The big, fat, wide sole allows your foot to sink in to it and Hoka reckons this gives you more support. I’m not sure I agree because the sole is so squishy it is possible to just compress it and roll off the side of the boot. The uppers are very soft and don’t offer much in the way of ankle support. However, the longer-term effect of this has been that I think I’m walking a little more straight up and with less lazy-feet. If the Hoka Tor is your main boot, you adapt to this difference. I find it to be more of an issue when I’ve been wearing stiffer boots regularly.
That upper is completely waterproof, despite looking like a mesh. And it feels very breathable too.
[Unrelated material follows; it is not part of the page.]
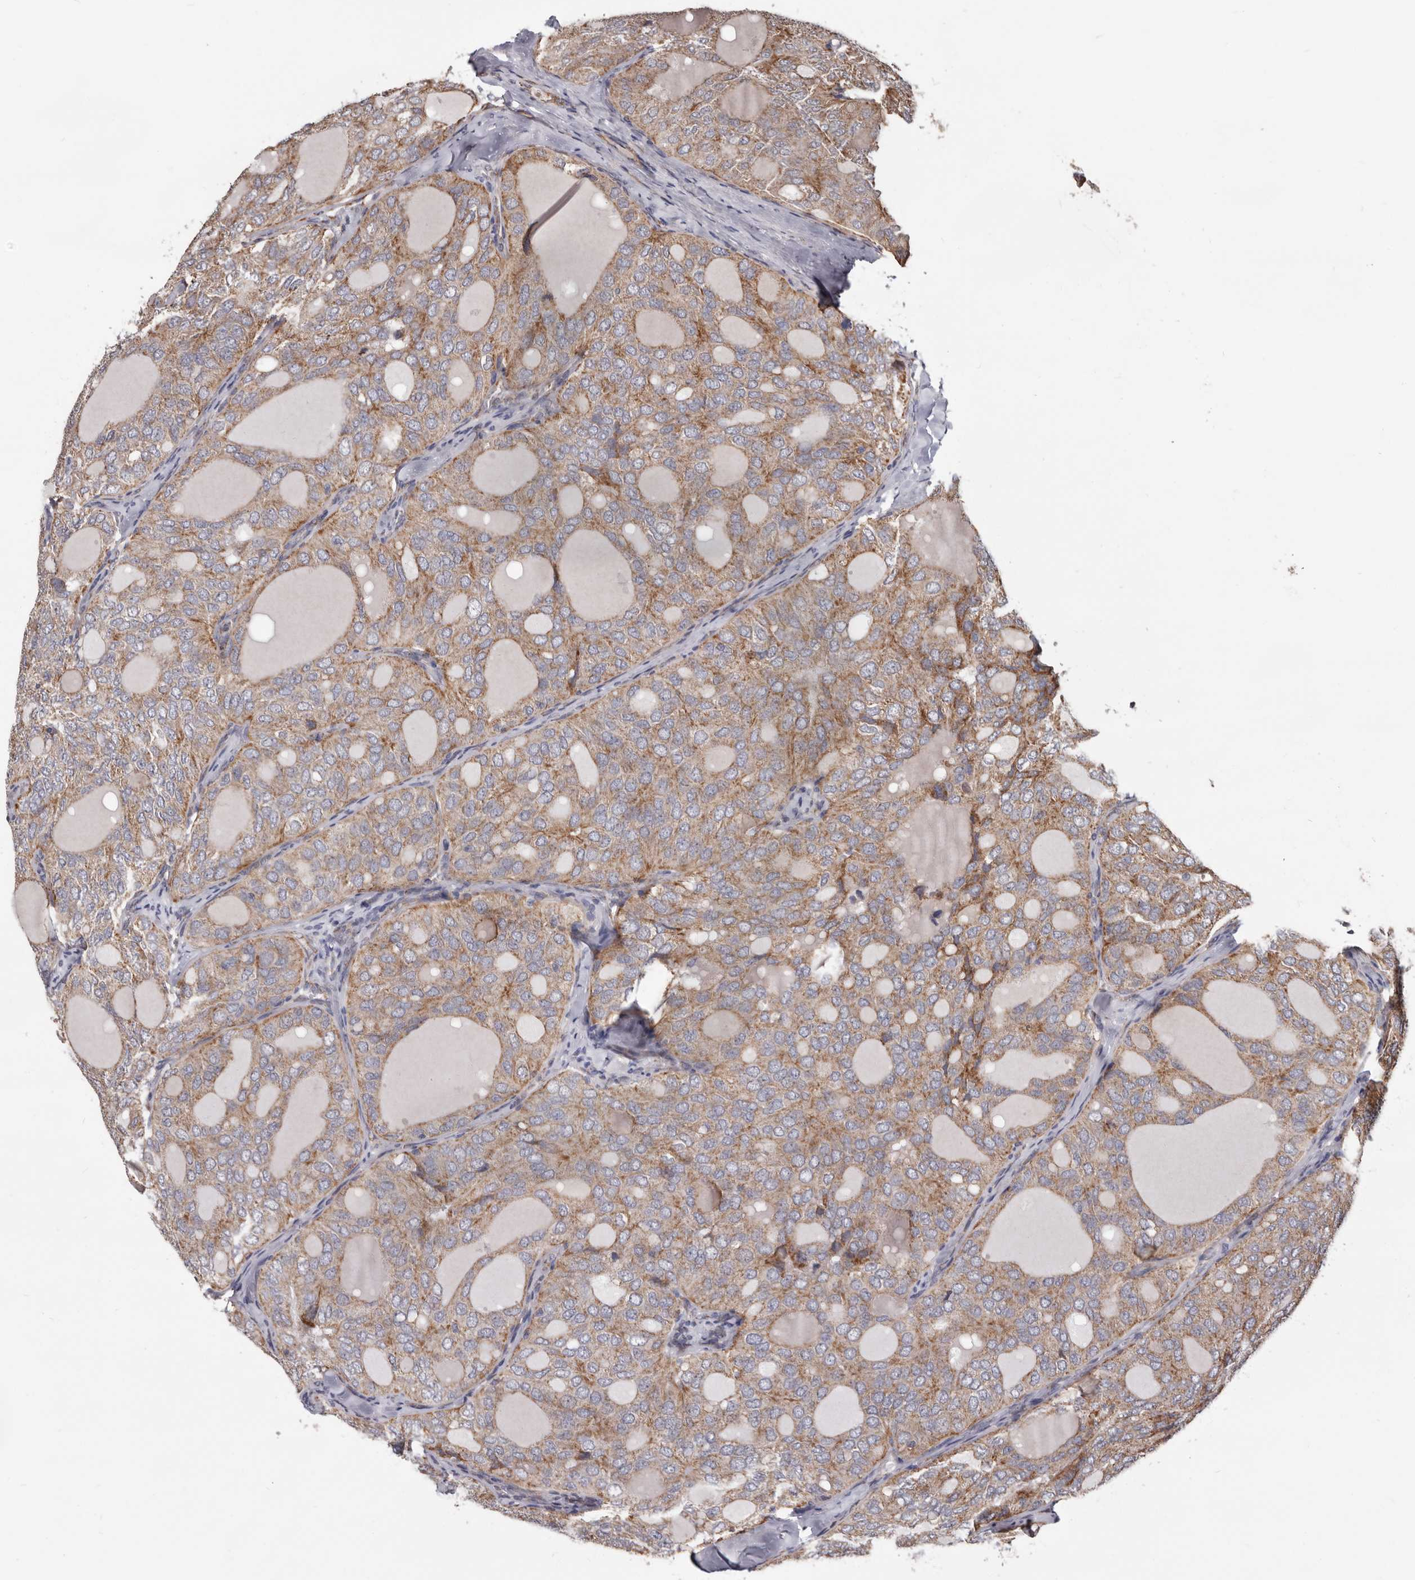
{"staining": {"intensity": "weak", "quantity": ">75%", "location": "cytoplasmic/membranous"}, "tissue": "thyroid cancer", "cell_type": "Tumor cells", "image_type": "cancer", "snomed": [{"axis": "morphology", "description": "Follicular adenoma carcinoma, NOS"}, {"axis": "topography", "description": "Thyroid gland"}], "caption": "Follicular adenoma carcinoma (thyroid) stained for a protein (brown) displays weak cytoplasmic/membranous positive staining in about >75% of tumor cells.", "gene": "MRPL18", "patient": {"sex": "male", "age": 75}}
In fact, I’ve been extremely impressed by the waterproofing as I’ve stomped through miles of soggy bogland – they’ve held up better than many leather boots I’ve owned. The flip-side is that they’re not a warm boot, so are best suited to faster hikes where you’re creating lots of heat.
The sole is a particularly aggressive affair and has proven to be capable on most surfaces. I’ve had a couple of slips on wet rock, and very sticky mud, but nothing major.
The lacing system is good, and allows you to get the supple upper to snug down on your foot well. It fits like a running shoe, rather than a hiker, and the fit is nice and wide.
All in all, I’m pleasantly surprised by the Hoka Tor Speed. It wasn’t an immediate love affair, but I’ve grown an understanding and respect for them, and they’re now one of two boots that I’ll wear out for a hike. Sure, they’re not the prettiest thing in the world, but when on your feet nobody seems to notice them anyway.